地震の影響で アニソンイベント バンプレ博など中止に

  3月11日に起きた東北太平洋沖地震の影響によるアニメ関連イベントの中止、延期がさらに拡大している。ビジネス活動が始まった3月15日に、複数の大型イベントを含む多数の関連イベントの中止、延期が明らかになっている。
 こうしたイベントの中止は地震直後の安全性の問題、会場の問題、災害時の自粛に加えて、東北、関東地方で起きている電力不足に対応したものである。これらの地域では3月15日より電力供給の不足から計画停電を始めており、企業・団体や一般家庭に節電を呼び掛けている。これに対して消費電力の大きなイベントの開催中止を決めた場所も少なくない。

 まず大きなイベントでは、3月26日、27日に千葉・幕張メッセで予定されていた大型アニソンイベント「A FES」が中止を発表した。

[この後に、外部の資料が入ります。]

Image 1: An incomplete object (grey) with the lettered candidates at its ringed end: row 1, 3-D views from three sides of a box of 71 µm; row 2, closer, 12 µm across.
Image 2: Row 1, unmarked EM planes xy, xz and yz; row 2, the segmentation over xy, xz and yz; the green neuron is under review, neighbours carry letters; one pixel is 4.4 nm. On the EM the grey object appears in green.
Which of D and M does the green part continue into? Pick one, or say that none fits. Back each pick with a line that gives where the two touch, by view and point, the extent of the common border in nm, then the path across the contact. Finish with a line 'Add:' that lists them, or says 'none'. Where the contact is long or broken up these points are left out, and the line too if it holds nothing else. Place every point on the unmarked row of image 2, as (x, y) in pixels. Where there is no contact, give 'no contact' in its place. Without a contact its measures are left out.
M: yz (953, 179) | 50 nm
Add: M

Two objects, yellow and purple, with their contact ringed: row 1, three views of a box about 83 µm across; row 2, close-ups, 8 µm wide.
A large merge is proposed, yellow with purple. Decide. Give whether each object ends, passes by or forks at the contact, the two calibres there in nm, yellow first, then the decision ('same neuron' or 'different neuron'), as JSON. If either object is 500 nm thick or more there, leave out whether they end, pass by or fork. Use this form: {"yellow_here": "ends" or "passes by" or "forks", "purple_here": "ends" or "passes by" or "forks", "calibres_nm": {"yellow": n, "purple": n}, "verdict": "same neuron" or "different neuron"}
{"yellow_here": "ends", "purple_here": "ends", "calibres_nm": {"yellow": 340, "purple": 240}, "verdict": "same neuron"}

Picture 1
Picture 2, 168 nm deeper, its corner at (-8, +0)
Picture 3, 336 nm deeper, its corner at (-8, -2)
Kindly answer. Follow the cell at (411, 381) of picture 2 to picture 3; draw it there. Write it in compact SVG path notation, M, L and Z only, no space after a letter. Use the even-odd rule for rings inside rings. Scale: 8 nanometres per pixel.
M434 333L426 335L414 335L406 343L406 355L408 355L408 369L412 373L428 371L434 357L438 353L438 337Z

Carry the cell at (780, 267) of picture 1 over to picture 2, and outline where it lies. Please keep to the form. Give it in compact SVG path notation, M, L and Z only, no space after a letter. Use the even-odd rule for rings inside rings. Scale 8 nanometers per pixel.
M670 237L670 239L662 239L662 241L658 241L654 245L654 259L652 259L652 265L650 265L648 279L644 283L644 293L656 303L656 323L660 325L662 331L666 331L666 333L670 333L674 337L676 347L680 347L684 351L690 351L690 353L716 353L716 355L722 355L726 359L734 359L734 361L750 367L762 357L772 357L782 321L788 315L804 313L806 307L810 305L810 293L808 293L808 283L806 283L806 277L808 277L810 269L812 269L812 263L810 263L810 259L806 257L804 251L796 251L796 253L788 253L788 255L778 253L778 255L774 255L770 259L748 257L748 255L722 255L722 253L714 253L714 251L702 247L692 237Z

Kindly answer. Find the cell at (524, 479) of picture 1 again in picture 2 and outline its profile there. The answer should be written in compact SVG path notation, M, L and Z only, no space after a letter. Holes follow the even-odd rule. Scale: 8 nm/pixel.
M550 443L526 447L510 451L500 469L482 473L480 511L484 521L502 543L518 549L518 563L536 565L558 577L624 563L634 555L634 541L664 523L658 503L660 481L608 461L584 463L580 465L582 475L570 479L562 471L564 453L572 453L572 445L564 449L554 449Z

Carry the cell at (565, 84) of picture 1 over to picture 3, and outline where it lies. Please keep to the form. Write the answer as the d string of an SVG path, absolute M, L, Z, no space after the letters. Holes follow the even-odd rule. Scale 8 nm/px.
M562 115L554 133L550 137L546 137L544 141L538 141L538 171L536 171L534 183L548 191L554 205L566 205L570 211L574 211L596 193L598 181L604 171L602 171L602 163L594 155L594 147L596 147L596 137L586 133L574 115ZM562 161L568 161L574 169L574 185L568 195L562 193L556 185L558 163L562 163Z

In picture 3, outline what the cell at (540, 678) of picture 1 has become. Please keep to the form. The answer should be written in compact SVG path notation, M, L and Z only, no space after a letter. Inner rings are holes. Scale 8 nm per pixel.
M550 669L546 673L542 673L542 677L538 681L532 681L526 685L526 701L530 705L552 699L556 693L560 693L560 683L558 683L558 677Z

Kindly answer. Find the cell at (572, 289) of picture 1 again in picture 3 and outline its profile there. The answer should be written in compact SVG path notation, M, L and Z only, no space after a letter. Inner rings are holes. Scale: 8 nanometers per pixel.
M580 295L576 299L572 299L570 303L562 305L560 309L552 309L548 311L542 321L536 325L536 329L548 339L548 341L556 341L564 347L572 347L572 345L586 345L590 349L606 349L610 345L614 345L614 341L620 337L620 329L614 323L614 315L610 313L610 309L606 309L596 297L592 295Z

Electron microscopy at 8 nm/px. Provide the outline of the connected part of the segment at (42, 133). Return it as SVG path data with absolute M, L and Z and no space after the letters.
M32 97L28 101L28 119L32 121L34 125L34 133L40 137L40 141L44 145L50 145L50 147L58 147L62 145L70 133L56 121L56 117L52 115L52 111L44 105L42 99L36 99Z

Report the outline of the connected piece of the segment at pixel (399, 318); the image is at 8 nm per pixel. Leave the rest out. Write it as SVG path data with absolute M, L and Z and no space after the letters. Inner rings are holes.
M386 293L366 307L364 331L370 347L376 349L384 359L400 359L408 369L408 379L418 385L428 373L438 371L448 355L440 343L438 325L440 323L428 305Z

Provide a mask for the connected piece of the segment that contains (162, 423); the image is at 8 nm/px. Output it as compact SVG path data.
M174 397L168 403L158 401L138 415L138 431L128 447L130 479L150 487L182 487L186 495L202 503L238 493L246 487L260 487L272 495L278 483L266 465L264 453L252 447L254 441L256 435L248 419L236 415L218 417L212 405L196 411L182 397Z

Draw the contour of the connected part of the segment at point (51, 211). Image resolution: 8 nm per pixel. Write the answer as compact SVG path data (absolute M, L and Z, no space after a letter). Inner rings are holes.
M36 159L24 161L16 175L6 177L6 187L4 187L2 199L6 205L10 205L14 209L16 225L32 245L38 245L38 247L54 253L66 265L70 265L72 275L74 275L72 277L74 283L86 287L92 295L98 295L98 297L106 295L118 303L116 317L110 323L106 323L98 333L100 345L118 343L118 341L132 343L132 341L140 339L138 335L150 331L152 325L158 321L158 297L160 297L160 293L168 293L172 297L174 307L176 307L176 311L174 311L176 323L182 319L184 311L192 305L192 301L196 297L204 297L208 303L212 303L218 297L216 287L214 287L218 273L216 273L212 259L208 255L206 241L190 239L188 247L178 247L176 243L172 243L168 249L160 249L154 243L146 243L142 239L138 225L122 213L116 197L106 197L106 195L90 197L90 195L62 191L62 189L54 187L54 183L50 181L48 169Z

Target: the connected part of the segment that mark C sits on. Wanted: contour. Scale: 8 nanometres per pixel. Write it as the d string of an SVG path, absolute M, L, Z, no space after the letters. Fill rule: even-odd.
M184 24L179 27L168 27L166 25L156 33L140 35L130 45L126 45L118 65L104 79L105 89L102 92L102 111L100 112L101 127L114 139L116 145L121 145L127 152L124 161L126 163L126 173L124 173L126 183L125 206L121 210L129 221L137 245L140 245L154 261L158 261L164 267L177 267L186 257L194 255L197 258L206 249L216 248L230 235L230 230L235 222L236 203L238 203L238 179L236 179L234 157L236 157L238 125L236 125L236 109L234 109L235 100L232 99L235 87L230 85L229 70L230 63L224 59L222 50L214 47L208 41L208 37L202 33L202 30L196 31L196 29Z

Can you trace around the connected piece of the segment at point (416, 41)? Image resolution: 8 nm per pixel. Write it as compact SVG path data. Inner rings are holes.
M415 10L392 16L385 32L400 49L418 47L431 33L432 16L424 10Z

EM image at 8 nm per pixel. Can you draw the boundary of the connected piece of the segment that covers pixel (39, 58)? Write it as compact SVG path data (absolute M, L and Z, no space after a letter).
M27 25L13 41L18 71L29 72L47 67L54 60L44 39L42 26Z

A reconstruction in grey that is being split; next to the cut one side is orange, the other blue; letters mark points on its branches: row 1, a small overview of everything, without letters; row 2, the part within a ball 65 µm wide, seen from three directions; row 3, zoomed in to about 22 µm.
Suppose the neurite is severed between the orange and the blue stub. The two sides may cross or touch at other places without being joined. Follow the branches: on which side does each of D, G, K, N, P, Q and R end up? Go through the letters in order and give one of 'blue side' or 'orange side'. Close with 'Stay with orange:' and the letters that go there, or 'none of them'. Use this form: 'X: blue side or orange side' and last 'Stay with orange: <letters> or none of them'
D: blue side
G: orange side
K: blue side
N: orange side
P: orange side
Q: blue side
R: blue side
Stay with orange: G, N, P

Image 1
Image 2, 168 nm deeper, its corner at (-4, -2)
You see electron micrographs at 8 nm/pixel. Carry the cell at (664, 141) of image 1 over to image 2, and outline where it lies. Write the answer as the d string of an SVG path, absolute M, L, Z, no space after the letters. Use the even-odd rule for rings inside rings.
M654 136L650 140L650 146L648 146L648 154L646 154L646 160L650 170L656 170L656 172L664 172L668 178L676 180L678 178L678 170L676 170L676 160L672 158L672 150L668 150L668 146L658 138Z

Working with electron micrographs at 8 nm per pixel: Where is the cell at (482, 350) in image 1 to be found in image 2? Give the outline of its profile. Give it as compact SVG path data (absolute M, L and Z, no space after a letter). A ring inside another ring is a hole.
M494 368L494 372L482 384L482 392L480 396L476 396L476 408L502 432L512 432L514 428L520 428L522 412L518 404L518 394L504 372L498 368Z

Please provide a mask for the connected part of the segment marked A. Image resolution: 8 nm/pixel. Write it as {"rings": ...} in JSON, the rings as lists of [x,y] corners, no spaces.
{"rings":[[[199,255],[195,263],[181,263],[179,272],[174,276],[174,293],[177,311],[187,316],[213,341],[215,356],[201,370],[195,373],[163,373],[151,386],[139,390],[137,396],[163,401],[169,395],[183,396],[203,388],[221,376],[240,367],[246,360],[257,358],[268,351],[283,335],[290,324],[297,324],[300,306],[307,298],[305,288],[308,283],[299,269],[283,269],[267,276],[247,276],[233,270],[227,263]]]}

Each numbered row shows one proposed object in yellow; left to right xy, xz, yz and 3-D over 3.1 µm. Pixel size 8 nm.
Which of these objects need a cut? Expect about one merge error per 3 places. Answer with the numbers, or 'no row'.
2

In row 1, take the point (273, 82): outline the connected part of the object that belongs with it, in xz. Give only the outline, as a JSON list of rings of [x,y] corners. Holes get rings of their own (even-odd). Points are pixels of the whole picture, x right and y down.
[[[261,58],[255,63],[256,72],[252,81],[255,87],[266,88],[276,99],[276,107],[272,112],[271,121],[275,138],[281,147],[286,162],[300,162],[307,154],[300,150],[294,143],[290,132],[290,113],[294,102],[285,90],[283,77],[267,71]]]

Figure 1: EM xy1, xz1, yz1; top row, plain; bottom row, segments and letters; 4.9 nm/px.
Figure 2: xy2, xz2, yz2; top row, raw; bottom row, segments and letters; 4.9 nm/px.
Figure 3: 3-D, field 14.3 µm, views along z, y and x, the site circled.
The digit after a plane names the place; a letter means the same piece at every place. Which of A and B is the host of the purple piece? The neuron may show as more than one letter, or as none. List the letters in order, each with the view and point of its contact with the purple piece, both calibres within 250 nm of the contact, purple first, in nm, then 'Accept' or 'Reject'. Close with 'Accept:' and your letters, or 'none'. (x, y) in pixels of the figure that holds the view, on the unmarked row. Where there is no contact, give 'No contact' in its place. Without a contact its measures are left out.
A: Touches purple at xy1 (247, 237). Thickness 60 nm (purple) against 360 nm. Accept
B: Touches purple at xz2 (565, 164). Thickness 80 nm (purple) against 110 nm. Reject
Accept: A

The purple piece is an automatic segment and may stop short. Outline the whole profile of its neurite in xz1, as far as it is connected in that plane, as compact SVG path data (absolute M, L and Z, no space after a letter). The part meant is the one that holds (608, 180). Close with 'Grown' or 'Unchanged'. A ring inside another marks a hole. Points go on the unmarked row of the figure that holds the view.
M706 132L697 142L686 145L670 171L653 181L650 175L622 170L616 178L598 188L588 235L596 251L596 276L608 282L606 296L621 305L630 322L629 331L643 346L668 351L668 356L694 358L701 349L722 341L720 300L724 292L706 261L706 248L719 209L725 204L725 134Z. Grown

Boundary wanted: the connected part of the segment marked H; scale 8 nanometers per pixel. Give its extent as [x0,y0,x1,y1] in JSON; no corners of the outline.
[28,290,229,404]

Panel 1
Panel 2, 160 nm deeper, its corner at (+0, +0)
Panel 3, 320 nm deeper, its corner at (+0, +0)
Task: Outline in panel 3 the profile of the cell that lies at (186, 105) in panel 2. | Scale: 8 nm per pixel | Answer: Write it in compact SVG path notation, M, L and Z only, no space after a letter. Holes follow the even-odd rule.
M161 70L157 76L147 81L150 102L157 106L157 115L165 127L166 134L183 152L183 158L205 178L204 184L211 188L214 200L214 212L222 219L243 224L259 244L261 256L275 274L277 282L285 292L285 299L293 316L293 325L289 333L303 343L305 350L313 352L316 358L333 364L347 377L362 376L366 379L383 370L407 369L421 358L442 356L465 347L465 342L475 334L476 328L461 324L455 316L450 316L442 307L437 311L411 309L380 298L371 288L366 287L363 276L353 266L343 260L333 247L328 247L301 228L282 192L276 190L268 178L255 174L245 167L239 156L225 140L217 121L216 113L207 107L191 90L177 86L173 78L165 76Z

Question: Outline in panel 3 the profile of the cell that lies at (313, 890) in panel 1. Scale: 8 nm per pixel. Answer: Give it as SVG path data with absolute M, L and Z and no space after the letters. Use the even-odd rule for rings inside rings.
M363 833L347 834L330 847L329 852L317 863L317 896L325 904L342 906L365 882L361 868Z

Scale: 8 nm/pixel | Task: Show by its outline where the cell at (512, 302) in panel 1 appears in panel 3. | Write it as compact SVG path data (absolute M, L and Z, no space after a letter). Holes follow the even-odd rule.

幕張メッセへの電力供給が不確実であること、公共交通機関の運行が不安定なこと、会場地域において余震が続いていることを理由としている。
 アニソン関連では、同じ3月26日、27日に東京・六本木ミッドタウンで予定していたコ・フェスタPAOWEEK内のアニソンライブ&トーク「NO ANISON NO LIFE」を中止した。コ・フェスタPAOWEEKは3月22日から27日まで行われる大型企画だったが、20余りの全イベントを取り止めている。また、東京・原宿で3月18日開催の「全日本 アニソングランプリスペシャルライブ」も中止となった。

 3月20日にバンプレストが、東京ビッグサイト開催予定の「バンプレスト博覧会(バン博)」も見送られる。バン博では、バンプレストと東映アニメーションの共同プロジェクトによる新作アニメの最新情報発表が予定されていた。バンダイナムコグループは、既に3月12日に予定していた「Gフェスティバル×エモーションフェスティバル2011」も中止している。
 バンダイナムコグループは今回の地震に対して、既に1億円の義捐金と社員の寄付を被災地に送付することを決めている。さらに節電に努めるとしており、東北電力、東京電力管轄の店舗の営業停止やイベントの自粛なども実施する。

 こうした相次ぐ中止で気になるのは、3月26日、27日に予定されている2つの大型アニメイベント 東京ビッグサイトの東京国際アニメフェア(TAF)2011、幕張メッセのアニメ コンテンツ エキスポ(ACE)の見通しだ。
 ACEは既に同日、同会場で行われるA FESが中止になっており、TAFも東京ビッグサイトを会場とするイベントの中止が相次いでいる。